## PROBLEM TO SOLVE
Take the entries below and print only the lines from the one with "并不清楚它们之间的区别，也不了解如何在三九天更好地进行养生。本" through the one with "何通过科学的方式实现有效养生。", exactly as they stand, both ends included.

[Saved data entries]

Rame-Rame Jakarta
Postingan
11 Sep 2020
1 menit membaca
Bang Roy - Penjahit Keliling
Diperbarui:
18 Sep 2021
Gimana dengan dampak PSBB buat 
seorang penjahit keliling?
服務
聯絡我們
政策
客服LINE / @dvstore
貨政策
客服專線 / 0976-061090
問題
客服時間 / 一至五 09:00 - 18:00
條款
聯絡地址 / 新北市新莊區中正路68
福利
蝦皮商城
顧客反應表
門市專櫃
* * *
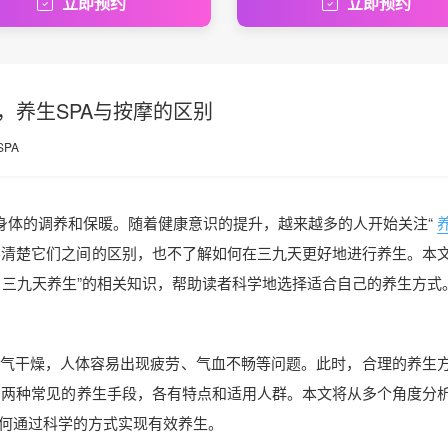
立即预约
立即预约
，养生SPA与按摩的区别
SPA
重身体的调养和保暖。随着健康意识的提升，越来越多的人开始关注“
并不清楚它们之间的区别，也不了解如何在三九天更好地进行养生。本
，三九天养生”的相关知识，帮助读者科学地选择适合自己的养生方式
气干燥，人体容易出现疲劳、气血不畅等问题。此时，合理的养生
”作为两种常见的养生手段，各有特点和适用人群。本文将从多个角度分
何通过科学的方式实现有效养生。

## SOLUTION FOR THIS EXERCISE
并不清楚它们之间的区别，也不了解如何在三九天更好地进行养生。本
，三九天养生”的相关知识，帮助读者科学地选择适合自己的养生方式
气干燥，人体容易出现疲劳、气血不畅等问题。此时，合理的养生
”作为两种常见的养生手段，各有特点和适用人群。本文将从多个角度分
何通过科学的方式实现有效养生。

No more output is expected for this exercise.